Task to carry out
Search the data for "TRIANGLE". Each line containing it is to be copied.

Data supplied
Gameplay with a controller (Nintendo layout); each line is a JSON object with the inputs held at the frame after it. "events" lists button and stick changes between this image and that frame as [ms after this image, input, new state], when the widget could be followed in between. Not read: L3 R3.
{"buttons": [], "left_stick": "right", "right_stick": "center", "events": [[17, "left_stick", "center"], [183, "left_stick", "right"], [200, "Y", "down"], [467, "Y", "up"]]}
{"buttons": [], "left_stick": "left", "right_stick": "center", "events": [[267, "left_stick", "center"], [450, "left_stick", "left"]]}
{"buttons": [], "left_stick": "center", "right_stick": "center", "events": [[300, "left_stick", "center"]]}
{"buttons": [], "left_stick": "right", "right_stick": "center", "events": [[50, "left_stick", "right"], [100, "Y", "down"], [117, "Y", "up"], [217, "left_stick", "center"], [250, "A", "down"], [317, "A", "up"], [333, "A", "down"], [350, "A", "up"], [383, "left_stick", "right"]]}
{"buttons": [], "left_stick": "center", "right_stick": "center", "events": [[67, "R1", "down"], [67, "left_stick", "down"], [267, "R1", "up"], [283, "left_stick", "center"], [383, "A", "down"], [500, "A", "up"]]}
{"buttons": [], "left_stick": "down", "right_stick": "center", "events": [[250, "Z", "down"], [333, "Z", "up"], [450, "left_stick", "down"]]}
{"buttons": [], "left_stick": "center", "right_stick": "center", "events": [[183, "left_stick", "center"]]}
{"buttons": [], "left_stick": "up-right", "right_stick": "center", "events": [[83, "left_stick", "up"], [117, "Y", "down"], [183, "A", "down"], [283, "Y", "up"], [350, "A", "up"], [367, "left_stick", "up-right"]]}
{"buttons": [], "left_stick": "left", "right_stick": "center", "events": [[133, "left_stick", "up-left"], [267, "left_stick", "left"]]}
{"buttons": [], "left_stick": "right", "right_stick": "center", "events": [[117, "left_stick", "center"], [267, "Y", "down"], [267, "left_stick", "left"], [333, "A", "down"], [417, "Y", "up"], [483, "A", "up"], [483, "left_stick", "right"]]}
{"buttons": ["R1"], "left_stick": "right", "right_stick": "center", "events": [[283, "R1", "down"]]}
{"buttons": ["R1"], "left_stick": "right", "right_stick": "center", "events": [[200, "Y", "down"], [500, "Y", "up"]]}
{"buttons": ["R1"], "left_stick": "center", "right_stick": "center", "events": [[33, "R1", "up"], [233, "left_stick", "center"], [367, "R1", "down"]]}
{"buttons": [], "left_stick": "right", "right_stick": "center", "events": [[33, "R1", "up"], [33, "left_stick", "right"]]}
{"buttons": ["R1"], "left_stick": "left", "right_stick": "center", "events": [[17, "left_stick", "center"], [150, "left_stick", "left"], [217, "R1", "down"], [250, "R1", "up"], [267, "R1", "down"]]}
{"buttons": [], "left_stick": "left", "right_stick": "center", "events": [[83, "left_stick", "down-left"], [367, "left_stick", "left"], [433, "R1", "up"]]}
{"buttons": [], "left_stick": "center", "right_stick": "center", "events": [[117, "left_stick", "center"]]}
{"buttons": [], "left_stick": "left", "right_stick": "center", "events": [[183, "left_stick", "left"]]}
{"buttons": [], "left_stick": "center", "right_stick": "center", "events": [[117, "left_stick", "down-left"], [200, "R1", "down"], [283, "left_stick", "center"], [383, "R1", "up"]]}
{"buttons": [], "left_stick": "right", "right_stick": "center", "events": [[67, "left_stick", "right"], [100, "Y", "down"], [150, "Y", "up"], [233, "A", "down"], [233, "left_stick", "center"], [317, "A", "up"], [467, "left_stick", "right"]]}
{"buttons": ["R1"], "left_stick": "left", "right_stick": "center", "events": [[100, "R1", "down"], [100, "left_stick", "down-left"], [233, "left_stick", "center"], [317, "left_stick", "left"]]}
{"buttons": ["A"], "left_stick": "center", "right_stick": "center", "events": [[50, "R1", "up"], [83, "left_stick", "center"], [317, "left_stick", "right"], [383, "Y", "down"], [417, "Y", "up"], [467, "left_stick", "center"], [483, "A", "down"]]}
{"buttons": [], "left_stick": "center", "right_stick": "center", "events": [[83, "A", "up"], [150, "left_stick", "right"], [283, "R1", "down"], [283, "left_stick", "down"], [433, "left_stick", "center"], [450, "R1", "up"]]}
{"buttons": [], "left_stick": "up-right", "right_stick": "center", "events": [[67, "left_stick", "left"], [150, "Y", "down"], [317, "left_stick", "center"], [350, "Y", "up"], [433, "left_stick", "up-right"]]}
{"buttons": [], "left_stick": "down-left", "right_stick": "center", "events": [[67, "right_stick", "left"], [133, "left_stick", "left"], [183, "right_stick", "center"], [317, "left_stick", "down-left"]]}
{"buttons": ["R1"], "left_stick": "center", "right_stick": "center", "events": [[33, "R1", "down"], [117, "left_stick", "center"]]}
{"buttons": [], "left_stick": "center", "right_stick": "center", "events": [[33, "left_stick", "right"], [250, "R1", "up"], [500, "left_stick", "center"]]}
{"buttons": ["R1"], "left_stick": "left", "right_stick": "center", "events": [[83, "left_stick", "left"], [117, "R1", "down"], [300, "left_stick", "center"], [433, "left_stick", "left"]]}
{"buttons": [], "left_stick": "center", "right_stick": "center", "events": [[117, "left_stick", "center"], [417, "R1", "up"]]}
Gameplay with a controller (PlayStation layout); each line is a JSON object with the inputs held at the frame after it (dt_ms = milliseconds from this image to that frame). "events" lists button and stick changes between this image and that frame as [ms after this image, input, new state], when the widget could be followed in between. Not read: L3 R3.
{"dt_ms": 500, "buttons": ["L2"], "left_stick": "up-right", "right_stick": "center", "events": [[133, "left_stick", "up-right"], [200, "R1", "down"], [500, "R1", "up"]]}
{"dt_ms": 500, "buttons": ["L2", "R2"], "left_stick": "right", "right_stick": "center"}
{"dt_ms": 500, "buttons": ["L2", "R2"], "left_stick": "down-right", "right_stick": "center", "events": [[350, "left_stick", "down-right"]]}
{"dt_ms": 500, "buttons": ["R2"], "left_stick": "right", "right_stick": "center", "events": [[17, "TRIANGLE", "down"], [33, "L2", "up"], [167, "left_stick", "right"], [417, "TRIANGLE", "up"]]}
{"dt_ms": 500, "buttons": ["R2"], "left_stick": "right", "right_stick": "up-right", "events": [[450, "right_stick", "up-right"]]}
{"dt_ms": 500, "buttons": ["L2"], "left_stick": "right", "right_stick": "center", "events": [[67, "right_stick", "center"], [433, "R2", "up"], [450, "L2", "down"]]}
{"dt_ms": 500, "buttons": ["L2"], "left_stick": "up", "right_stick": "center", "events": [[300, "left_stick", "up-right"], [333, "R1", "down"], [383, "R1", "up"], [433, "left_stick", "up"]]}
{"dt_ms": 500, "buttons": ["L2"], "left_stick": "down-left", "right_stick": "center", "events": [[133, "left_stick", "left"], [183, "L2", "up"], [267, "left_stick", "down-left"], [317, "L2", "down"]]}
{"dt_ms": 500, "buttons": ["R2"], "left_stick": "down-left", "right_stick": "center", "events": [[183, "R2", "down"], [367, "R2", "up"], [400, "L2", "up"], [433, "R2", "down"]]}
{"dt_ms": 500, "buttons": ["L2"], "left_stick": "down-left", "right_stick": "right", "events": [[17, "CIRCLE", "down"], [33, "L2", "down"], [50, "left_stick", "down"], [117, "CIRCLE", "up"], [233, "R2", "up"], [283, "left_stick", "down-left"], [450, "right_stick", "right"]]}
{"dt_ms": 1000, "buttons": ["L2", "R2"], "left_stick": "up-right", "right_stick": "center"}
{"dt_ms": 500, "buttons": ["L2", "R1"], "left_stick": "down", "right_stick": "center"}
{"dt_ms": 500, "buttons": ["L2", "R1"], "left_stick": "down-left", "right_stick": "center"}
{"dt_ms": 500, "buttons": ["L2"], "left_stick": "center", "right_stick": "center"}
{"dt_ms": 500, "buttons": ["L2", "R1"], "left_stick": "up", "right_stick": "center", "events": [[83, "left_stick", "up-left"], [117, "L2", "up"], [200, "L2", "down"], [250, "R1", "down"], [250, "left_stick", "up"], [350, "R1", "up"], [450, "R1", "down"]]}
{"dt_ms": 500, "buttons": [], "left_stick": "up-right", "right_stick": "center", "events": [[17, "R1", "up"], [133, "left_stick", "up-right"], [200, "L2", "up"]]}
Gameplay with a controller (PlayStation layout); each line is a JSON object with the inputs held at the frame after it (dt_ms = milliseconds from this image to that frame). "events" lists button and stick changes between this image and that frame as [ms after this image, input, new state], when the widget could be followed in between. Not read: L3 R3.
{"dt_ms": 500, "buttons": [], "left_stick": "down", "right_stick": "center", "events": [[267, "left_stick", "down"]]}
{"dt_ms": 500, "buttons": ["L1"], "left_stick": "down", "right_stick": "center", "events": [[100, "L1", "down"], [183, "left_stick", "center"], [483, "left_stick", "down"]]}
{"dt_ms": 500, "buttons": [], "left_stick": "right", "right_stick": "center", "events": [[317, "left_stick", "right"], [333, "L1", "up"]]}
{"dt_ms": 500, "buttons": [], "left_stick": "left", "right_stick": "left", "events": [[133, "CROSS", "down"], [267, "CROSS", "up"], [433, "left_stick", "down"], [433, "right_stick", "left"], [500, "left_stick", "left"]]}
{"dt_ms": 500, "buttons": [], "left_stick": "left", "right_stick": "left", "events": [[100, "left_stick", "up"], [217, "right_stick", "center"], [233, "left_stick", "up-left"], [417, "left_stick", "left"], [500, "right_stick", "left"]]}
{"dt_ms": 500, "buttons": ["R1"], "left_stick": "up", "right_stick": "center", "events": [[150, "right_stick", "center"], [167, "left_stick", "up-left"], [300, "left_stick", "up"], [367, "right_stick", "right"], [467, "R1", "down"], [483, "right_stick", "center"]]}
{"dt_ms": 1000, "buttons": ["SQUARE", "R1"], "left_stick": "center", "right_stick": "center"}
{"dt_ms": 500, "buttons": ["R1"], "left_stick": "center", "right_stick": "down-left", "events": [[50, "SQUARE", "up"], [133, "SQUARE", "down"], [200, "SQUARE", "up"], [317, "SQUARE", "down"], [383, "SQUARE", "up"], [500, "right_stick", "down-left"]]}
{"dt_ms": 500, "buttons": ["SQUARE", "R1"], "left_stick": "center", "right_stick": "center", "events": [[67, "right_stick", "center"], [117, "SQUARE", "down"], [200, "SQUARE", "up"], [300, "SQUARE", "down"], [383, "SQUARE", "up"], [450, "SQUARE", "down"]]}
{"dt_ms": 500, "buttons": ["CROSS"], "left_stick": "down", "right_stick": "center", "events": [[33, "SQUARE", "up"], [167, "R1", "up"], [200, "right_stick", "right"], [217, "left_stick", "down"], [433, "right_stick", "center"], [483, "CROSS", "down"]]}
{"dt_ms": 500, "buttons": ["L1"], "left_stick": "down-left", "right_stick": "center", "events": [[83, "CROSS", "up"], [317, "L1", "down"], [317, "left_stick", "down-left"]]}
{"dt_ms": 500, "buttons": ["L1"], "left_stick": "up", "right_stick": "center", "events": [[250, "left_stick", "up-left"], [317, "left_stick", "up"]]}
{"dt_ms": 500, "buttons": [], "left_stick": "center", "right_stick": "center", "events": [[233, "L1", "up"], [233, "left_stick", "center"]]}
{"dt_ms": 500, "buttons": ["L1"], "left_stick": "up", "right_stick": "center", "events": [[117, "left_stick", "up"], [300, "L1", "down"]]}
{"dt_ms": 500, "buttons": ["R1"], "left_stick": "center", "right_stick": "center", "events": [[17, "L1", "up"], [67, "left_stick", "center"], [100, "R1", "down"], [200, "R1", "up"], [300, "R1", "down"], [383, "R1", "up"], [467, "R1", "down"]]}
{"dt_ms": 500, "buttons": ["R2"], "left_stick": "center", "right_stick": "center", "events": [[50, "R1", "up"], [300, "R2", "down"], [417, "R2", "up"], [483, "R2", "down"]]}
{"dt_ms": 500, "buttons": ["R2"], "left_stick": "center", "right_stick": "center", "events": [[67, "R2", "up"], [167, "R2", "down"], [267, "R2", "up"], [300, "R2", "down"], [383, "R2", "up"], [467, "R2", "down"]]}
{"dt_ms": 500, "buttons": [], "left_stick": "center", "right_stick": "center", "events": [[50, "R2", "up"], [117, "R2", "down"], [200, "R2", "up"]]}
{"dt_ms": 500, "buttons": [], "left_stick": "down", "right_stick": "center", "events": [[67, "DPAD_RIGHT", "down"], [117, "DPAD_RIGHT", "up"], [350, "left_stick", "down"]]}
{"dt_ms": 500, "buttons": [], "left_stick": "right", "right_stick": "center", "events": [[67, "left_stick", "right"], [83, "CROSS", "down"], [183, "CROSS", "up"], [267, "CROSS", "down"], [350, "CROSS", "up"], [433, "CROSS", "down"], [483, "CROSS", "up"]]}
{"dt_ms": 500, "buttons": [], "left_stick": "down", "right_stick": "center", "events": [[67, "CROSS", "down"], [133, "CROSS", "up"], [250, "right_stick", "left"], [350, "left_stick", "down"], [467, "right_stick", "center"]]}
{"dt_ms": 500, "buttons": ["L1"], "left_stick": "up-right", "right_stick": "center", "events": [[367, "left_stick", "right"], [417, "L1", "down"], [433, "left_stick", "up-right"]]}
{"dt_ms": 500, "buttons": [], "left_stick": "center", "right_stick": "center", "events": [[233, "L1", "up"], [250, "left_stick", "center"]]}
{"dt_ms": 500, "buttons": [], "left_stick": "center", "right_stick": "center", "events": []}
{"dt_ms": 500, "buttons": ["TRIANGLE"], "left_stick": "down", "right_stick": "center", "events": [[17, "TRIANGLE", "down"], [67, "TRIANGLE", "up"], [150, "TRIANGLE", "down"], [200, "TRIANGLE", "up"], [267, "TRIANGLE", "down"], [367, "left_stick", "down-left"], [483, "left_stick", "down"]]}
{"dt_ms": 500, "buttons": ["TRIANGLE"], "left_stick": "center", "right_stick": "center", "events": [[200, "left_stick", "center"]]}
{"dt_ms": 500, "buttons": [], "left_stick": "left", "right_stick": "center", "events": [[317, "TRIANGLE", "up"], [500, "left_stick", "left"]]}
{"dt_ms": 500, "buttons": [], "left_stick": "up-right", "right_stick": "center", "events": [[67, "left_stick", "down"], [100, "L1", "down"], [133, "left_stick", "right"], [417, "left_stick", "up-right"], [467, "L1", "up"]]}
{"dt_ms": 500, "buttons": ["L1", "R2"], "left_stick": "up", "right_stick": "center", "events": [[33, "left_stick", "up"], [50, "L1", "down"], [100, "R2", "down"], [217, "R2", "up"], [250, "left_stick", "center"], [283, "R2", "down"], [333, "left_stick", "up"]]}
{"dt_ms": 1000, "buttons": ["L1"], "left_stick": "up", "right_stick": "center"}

Task result
{"dt_ms": 500, "buttons": ["R2"], "left_stick": "right", "right_stick": "center", "events": [[17, "TRIANGLE", "down"], [33, "L2", "up"], [167, "left_stick", "right"], [417, "TRIANGLE", "up"]]}
{"dt_ms": 500, "buttons": ["TRIANGLE"], "left_stick": "down", "right_stick": "center", "events": [[17, "TRIANGLE", "down"], [67, "TRIANGLE", "up"], [150, "TRIANGLE", "down"], [200, "TRIANGLE", "up"], [267, "TRIANGLE", "down"], [367, "left_stick", "down-left"], [483, "left_stick", "down"]]}
{"dt_ms": 500, "buttons": ["TRIANGLE"], "left_stick": "center", "right_stick": "center", "events": [[200, "left_stick", "center"]]}
{"dt_ms": 500, "buttons": [], "left_stick": "left", "right_stick": "center", "events": [[317, "TRIANGLE", "up"], [500, "left_stick", "left"]]}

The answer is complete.